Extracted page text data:
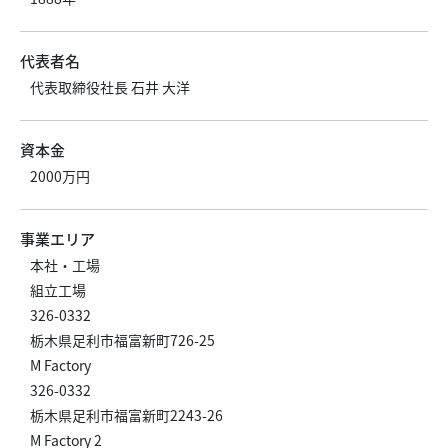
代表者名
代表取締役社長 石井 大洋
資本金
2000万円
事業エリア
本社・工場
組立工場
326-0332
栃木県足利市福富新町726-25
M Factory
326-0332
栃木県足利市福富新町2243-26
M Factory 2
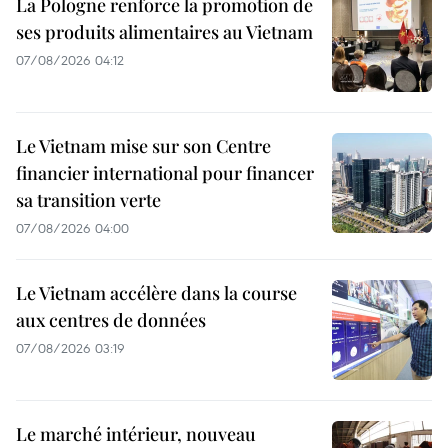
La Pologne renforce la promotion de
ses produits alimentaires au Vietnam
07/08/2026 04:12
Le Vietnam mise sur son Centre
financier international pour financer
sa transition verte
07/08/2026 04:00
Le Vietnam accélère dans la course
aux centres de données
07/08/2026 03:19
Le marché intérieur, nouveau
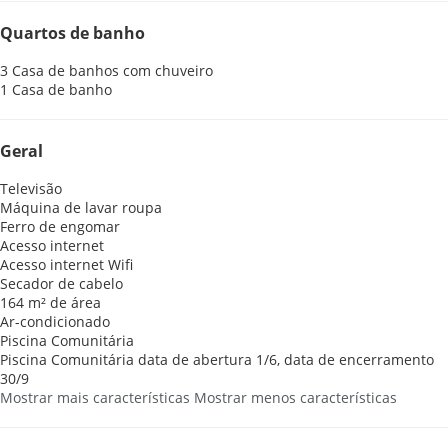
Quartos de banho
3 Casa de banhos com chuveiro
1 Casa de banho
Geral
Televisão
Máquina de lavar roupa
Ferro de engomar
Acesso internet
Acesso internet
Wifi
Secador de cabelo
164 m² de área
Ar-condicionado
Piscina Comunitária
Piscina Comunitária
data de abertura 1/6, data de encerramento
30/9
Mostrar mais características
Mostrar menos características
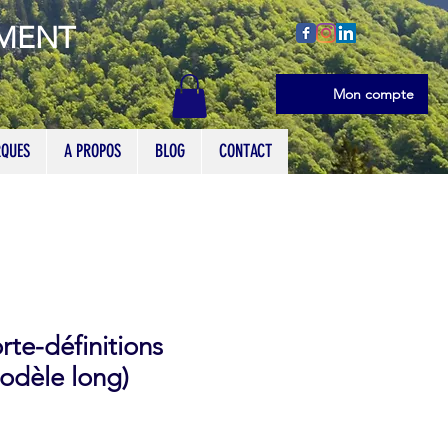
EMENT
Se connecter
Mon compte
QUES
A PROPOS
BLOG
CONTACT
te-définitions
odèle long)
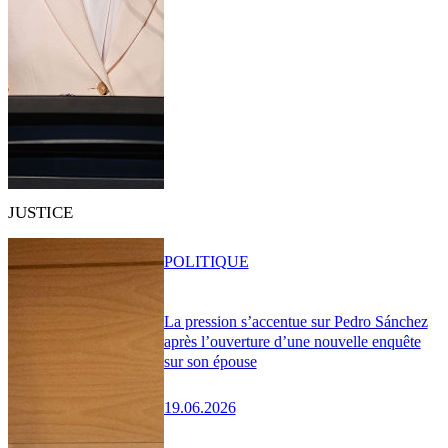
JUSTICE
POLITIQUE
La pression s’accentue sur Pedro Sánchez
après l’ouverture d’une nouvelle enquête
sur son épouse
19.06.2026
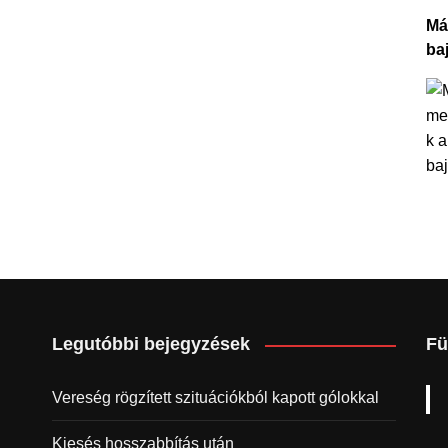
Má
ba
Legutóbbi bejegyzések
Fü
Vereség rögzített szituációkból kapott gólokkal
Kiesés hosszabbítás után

▸ **Instruction**
Leave images out of the retyped records; keep all else exact.

▸ **Exercise result**
代表者名
代表取締役社長 石井 大洋
資本金
2000万円
事業エリア
本社・工場
組立工場
326-0332
栃木県足利市福富新町726-25
M Factory
326-0332
栃木県足利市福富新町2243-26
M Factory 2
La Pologne renforce la promotion de
ses produits alimentaires au Vietnam
07/08/2026 04:12
Le Vietnam mise sur son Centre
financier international pour financer
sa transition verte
07/08/2026 04:00
Le Vietnam accélère dans la course
aux centres de données
07/08/2026 03:19
Le marché intérieur, nouveau
Quartos de banho
3 Casa de banhos com chuveiro
1 Casa de banho
Geral
Televisão
Máquina de lavar roupa
Ferro de engomar
Acesso internet
Acesso internet
Wifi
Secador de cabelo
164 m² de área
Ar-condicionado
Piscina Comunitária
Piscina Comunitária
data de abertura 1/6, data de encerramento
30/9
Mostrar mais características
Mostrar menos características
EMENT
Se connecter
Mon compte
QUES
A PROPOS
BLOG
CONTACT
te-définitions
odèle long)
JUSTICE
POLITIQUE
La pression s’accentue sur Pedro Sánchez
après l’ouverture d’une nouvelle enquête
sur son épouse
19.06.2026
Má
ba
Legutóbbi bejegyzések
Fü
Vereség rögzített szituációkból kapott gólokkal
Kiesés hosszabbítás után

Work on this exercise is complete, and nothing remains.